Badan Pusat Statistik mencatat penjualan online yang melonjak tajam selama pandemi
covid-19 Menurut laporan "Tinjauan Big Data Terhadap Dampak Covid-19 2020" yang
disusun oleh Badan Pusat Statistik (BPS), penjualan online pada masa pandemi ini malah
melonjak tajam bila dibandingkan dengan penjualan di bulan Januari 2020. Serta transakri
pada 2020 dimasa pandemi juga meningkat tajam nencapai 400% dan yang paling meningkat
penjualan online adalah makanan yang tercatat 1070% ( Bidara pink/ staff BPS: selasa, 02
Juni 2020)

Pandemi Covid-19 kini menjadi momentum untuk seluruh pedagang di Indoneisa


yang juga menjadi peluang. Sehingga penjual online diindonesia semakin meningkat disemua
kalangan baik yang memang asalnya seorang pedagang atau yang sekedar mencari
peruntungan dari jualan beli online. Seperti mahasiswa yang baru-baru ini mulai aktif dalam
jualan online sembari memanfaatkan sistem kuliah yang dilaksanakan virtual. berbagai
produk ditawarkan yang dishare di story Whatshapp, Facebook dan lain-lain. Dengan
berbagai sistem transaksi baik COD atau dengan jasa ongkir untuk memanfaatkan sistem
kuliah yang dilaksanakan virtual. Tidak kalah dengan cara Ibu Ibu rumah tangga yang juga
mengikuti alur penjualan online dengan berbagai bahan dan jenis yang dijual baik bahan
mentah, makanan jadi, serta sejenis pakaian yang trend dimasa kini.

Disamping ada nilai positif dalam jualan online untuk menertalkan keadaan yang
telah mengalami perubahan pola perdagangan. Namun konsumen perlu bersikap hati-hati
pada jual beli online karna semaraknya jualan online yang menjadi peluang juga bisa menjadi
peluang para individu atau kelompok yang tidak bertanggung jawab dan memanfaatkan
situasi semaraknya jualan online . berlagat seperti orang yang menyalurkan barang dagangan
dengan bebagai modus padahal orang tersebut hanya menipu konsumennya dengan berbagai
produk yang bagus sistem sistem bayar diawal akan menjadi malapetaka para pembeli yang
tidak pandai dalam pilah pilih subjek penjual.

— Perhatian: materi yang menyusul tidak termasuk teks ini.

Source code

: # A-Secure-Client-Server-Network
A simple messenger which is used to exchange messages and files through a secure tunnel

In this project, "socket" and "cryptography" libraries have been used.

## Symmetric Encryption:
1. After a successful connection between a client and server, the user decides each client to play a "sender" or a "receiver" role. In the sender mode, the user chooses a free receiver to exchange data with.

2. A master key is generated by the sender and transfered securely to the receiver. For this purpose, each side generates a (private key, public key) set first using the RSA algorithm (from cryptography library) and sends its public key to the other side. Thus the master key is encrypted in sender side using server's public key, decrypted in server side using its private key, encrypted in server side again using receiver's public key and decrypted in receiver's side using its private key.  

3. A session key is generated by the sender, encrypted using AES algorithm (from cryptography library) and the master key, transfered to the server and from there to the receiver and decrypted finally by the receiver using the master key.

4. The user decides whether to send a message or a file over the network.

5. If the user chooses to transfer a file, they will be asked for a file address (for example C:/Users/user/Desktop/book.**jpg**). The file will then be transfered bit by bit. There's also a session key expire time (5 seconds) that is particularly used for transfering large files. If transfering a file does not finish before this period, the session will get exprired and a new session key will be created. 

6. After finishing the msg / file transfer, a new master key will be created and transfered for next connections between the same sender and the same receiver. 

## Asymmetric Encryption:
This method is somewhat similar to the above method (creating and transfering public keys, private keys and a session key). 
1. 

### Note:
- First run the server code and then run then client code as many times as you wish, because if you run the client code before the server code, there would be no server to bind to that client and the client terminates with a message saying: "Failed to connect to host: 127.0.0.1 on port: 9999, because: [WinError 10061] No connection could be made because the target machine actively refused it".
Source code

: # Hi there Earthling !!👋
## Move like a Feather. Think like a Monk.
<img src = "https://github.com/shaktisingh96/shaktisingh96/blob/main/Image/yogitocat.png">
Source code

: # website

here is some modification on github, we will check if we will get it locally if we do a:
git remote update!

Adanya penipuan online juga bukan hal baru Sepanjang 2019, Direktorat Tindak
Pidana Siber Bareskrim mencatat 1.617 kasus penipuan online. Rinciannya, sebanyak 534
kasus terjadi di Instagram, 413 di Whatsapp, dan sisanya 304 kasus terjadi di Facebook.
(Liputan6.com Pipit Ika Ramadhani: 29 September 2020) pada tahun 2020 kasus penipuan
online juga semakin meningkat. Sejak Januari hingga September 2020, penipuan online
berada di posisi kedua teratas. Sekitar 28,7% kejahatan siber.
Penjualan online yang meningkat untuk mebantu para pedagang menyalurkan barang
dagangannya. Konsumen juga harus pandai-pandai dalam memilah dan memilih produk serta
subjek yang dibeli. Serta penjual juga harus menanamkan sifat kejujurn dan rasa tanggung
jawab agar tingkat penipuan jual beli tidak terus meningkat serta untuk menjaga eksistensi
pedagang online yang merupakan sumber utama mata pencaharian.